__WHAT THIS TASK INVOLVES__: Pick out and copy every line below that has the word "dated".

__INPUT DATA__:

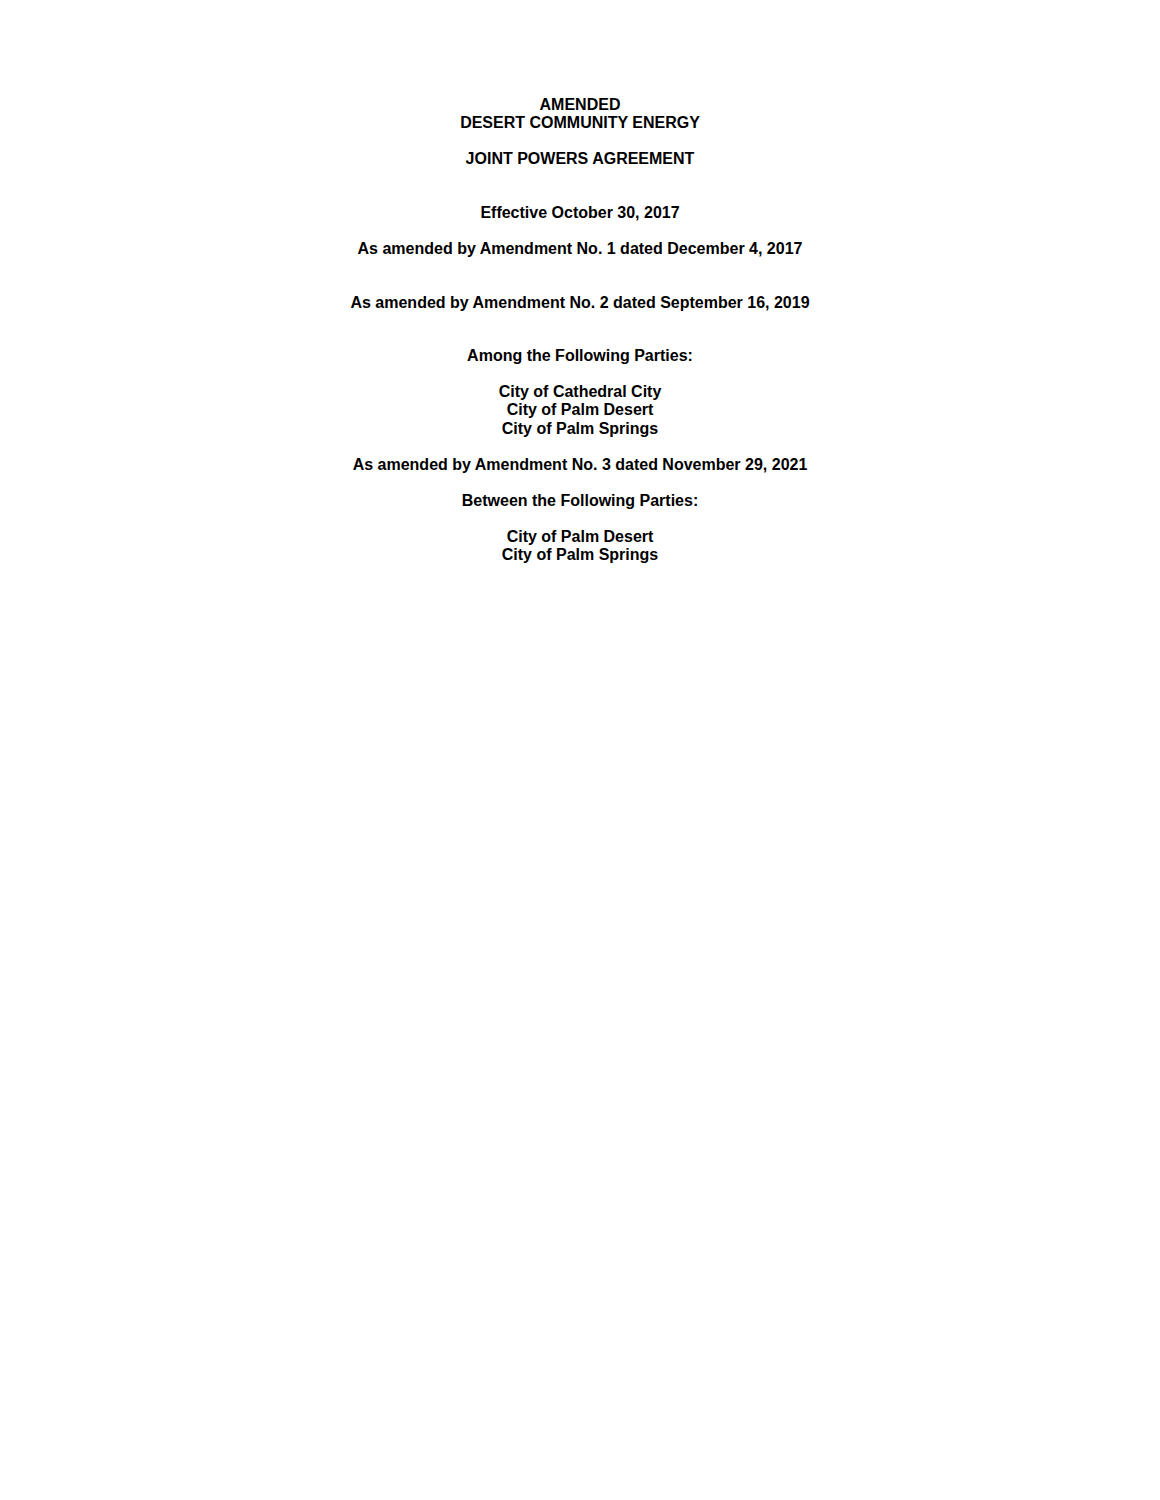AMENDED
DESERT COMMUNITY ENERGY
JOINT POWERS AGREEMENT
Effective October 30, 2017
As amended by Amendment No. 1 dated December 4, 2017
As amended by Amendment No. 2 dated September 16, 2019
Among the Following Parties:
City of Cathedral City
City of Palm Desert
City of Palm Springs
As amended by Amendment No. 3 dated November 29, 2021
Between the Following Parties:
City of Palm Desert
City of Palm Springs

__RESPONSE BOX__:
As amended by Amendment No. 1 dated December 4, 2017
As amended by Amendment No. 2 dated September 16, 2019
As amended by Amendment No. 3 dated November 29, 2021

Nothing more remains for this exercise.